__Written problem__: Count the lines of the data below that contain the string "books", treating uppercase and lowercase as different. Reply with the number only.
----
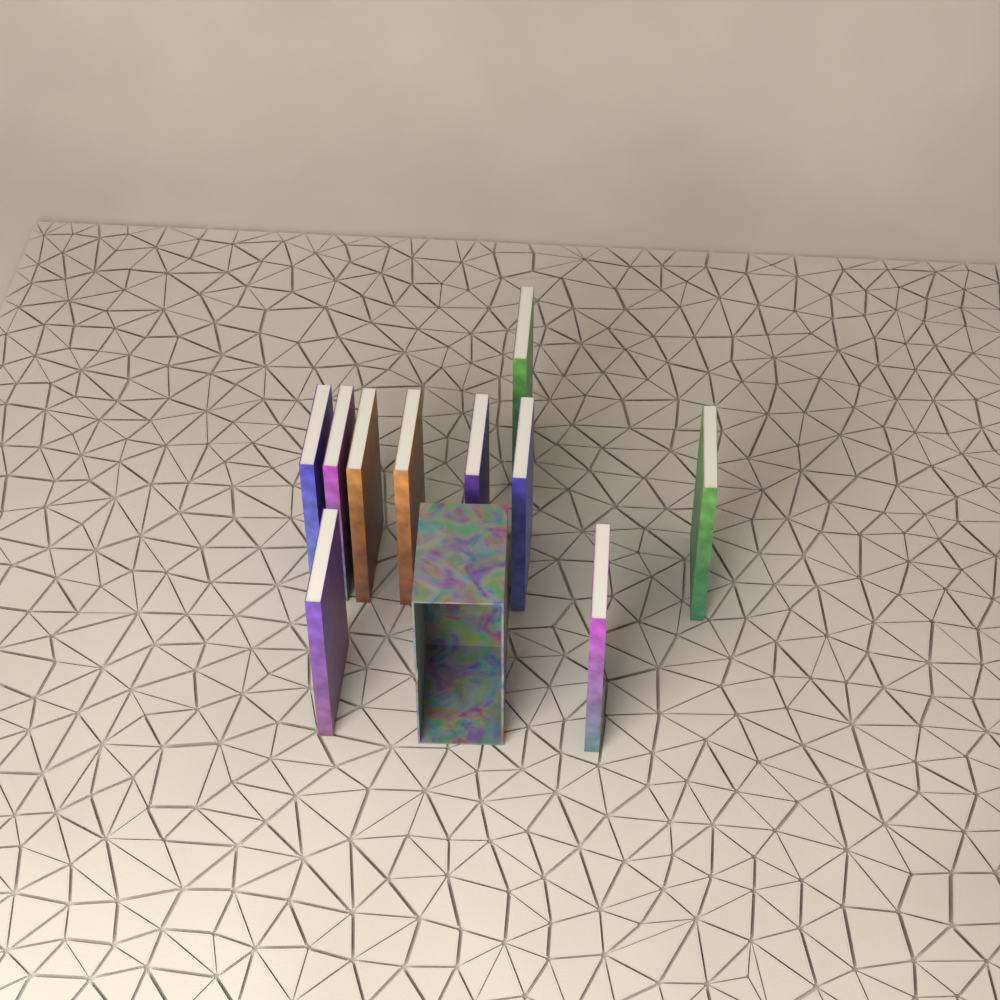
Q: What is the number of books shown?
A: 10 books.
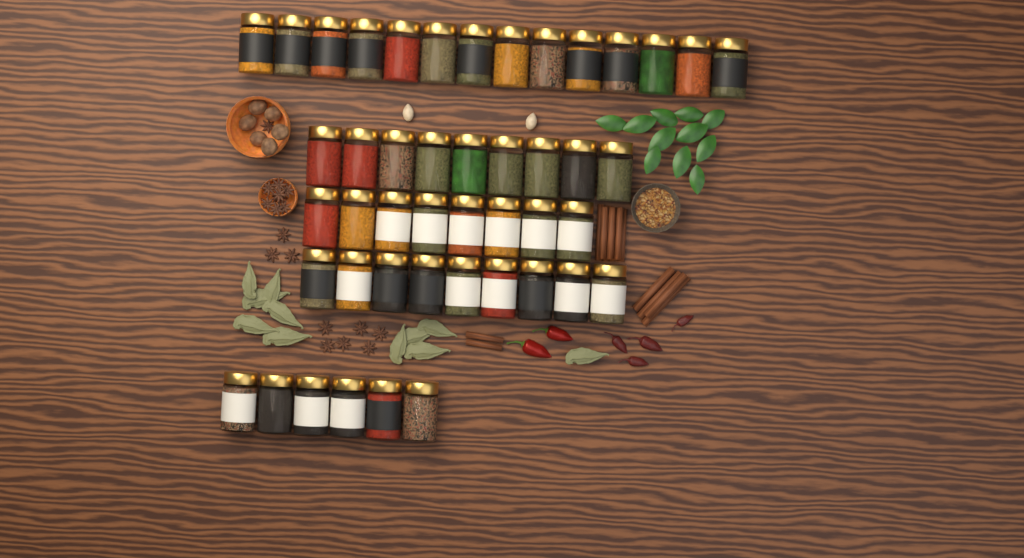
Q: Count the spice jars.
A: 46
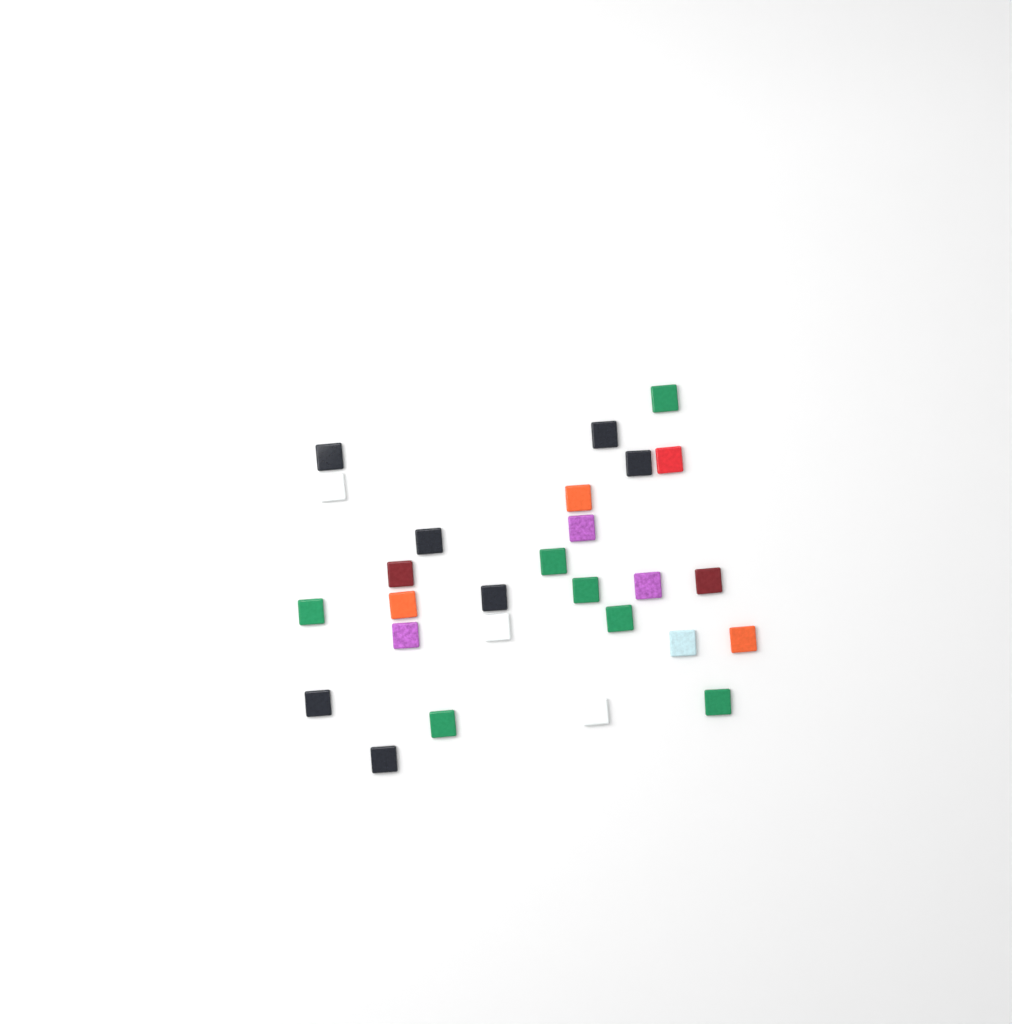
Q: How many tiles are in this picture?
----
__Solution for this task__: 2